To obtain runtime distributions from the iteration count distributions we multiply iteration counts for each algorithm/instance pair by the corresponding average time per iteration obtained by running all algorithm/instance pairs 10 times for 100 iterations on the same computer.
With the sets of runtimes from each distribution on hand, we use the iterative method of ^{Ribeiro et al. (2012)} to compute precise probabilities (having error at most 0. 001) that one method is faster than another.
We conclude that Bean's algorithm (RKGA) can be improved by simply making the best fit of the two parents chosen for mating have a higher probability of passing along its keys to it offspring than the other parent. The resulting algorithm is denoted RKGA*. For 11 of the 12 instances Pr(t _{RKGA*} ≤t _{RKGA} ) ≥ 0. 588, where t A is the random variable time-to-target solution of heuristic A. In 9 of the 12 instances Pr(t _{RKGA*} ≤ t _{RKGA} ) ≥ 0. 7. In 4 of the 12 instances Pr(t _{RKGA*} ≤ t _{RKGA} ) ≥ 0. 854. In 2 of the 12 instances Pr(t _{RKGA*} ≤ t _{RKGA} ) ≥ 0. 943. The biased random-key genetic algorithm (BRKGA) does even better. In 11 of the 12 instances Pr(t _{BRKGA} ≤ t _{RKGA} ) ≥ 0. 733. In 9 of the 12 instances Pr(t _{BRKGA} ≤ t _{RKGA} ) ≥ 0. 841. In 3 of the 12 instances Pr(tBRKGA ≤ t _{RKGA} ) ≥ 0. 917. Despite the fact that BRKGA has to order the population by fitness at each iteration, in addition to the same work done by RKGA and RKGA*, it is still faster per iteration, on average, than both RKGA and RKGA*. This is mainly due to the fact that it is not as random as RKGA and RKGA*. Combining time per iteration with number of iterations shows that BRKGA is faster than RKGA*, too. In 11 of the 12 instances Pr(t _{BRKGA} ≤ t _{RKGA*} ) ≥ 0. 547. In 9 of the 12 instances Pr(t _{BRKGA} ≤ t _{RKGA*} ) ≥ 0. 643. In 7 of the 12 instances Pr(t _{BRKGA} ≤ t _{RKGA*} ) ≥ 0. 721. In 2 of the 12 instances Pr(t _{BRKGA} ≤ t _{RKGA*} ) ≥ 0. 96.

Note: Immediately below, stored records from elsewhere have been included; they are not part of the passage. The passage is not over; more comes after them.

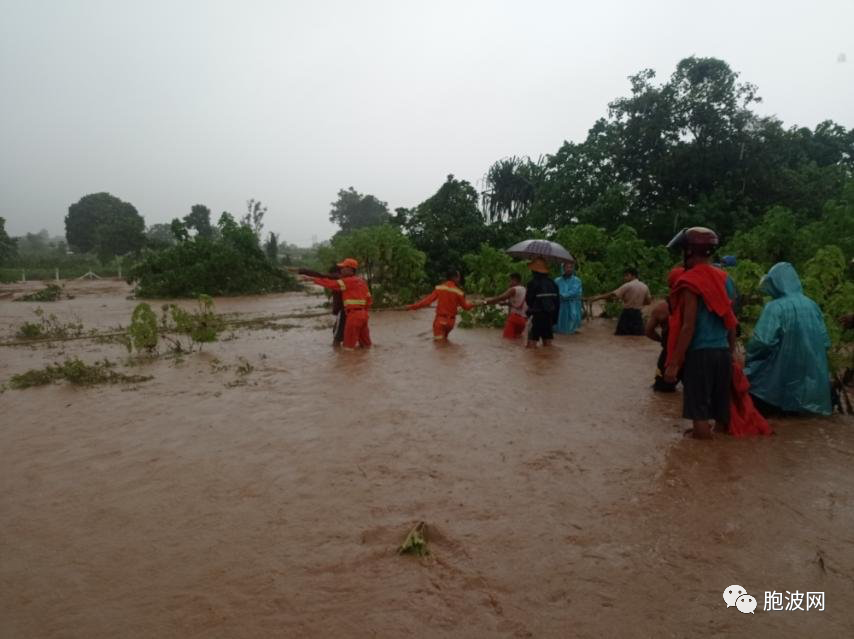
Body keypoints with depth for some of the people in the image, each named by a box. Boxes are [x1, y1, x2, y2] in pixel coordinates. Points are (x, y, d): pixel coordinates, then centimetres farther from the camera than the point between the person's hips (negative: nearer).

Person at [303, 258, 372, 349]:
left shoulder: (349, 281, -10)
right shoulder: (361, 281, 16)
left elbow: (331, 284, -15)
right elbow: (369, 298, 16)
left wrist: (313, 279, -11)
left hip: (354, 314, -9)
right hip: (363, 313, 9)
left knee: (349, 344, -2)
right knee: (364, 342, 16)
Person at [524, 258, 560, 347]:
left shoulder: (533, 283, -13)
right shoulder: (552, 284, 5)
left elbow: (528, 301, -9)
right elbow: (557, 302, 9)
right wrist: (554, 318, 16)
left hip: (537, 316, -6)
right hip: (549, 317, 6)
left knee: (531, 343, -4)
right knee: (547, 341, 12)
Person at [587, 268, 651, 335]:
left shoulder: (628, 286, -10)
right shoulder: (645, 287, 8)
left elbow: (612, 294, -14)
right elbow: (648, 301, 15)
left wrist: (597, 297, -13)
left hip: (627, 314, -5)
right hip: (637, 314, 5)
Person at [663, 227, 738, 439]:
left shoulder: (691, 281, -11)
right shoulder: (724, 279, 10)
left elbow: (689, 326, -16)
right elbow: (731, 322, 13)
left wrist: (674, 362, -14)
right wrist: (731, 352, 22)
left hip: (700, 352, -7)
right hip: (723, 352, 7)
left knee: (699, 411, 0)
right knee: (721, 407, 15)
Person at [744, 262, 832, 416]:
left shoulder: (775, 307, -18)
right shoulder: (812, 305, 1)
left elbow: (762, 342, -23)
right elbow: (825, 341, 7)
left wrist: (748, 356, -4)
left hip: (782, 373, -6)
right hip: (811, 374, 6)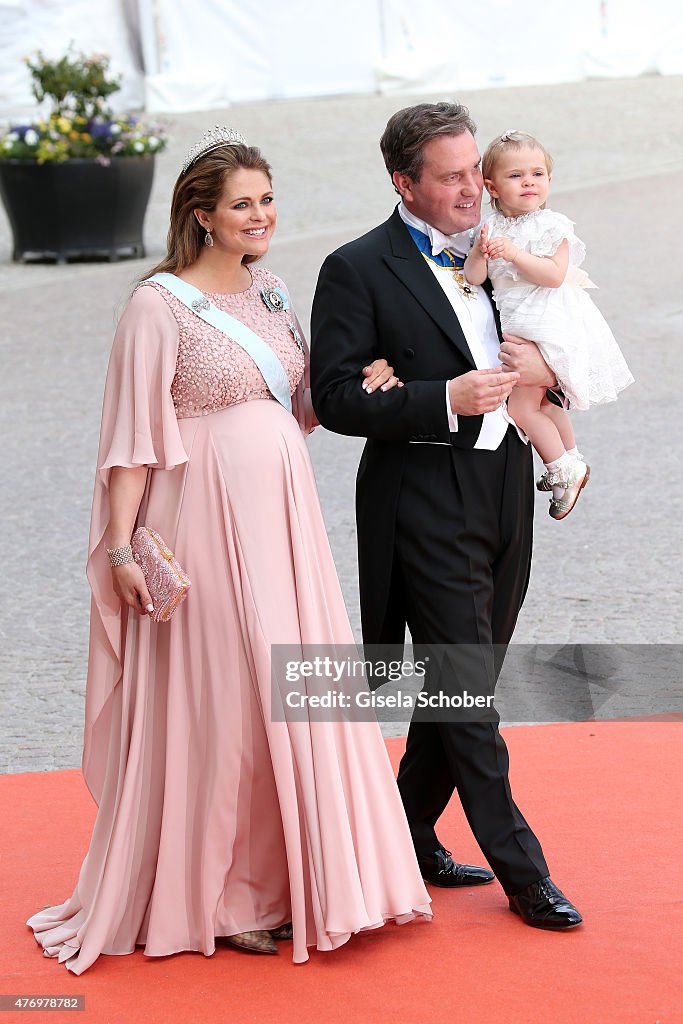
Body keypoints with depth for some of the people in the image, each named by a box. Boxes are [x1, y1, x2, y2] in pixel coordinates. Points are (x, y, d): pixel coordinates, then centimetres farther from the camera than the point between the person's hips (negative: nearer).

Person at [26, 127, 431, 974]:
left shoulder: (271, 294, 12)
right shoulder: (161, 304, -10)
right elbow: (133, 431, -12)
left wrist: (354, 387, 2)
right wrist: (121, 544, -16)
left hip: (283, 518, 7)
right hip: (208, 522, -7)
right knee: (216, 705, -1)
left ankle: (287, 882, 23)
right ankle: (212, 899, 12)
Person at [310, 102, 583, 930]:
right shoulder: (359, 270, -8)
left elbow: (536, 351, 21)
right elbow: (335, 398, -13)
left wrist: (541, 369, -3)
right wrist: (447, 399, -22)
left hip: (504, 495, 7)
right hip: (425, 507, -7)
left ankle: (409, 839, 27)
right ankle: (522, 872, 2)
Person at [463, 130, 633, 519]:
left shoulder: (551, 226, -12)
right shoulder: (492, 229, 2)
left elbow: (555, 275, -23)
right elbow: (474, 278, -4)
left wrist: (514, 254, -29)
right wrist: (479, 253, -24)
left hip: (546, 328, -7)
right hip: (514, 329, 7)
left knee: (521, 406, -9)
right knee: (545, 402, 22)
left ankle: (564, 469, 7)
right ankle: (572, 461, 42)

Randomness is not always bad. On the Steiner triple covering instances, where the fitness landscapes are flat, it pays off to be more random. In fact, for the Steiner triple covering class, the parameter setting of BRKGA was more random than usual, with p _{m} = ⌈.55p⌉ linstead of the usual ⌈.15 p⌉ and ρ _{A } = 0. 65 instead of the usual 0. 7. BRKGA was faster than both RKGA and RKGA* on both stn243 and stn405. On stn135, however, both RKGA and RKGA* were slightly faster than BRKGA, with Pr(t _{RKGA*} ≤ t _{BRKGA} ) = 0. 504 and Pr(t _{RKGA} ≤ t _{BRKGA} ) = 0. 515.
Though we have confined this study only to set covering problems, we have observed that the described relative performances of the three variants occurs on most, if not all, other problems we have tackled with biased random-key genetic algorithms (^{Gonçalves & Resende, 2011}).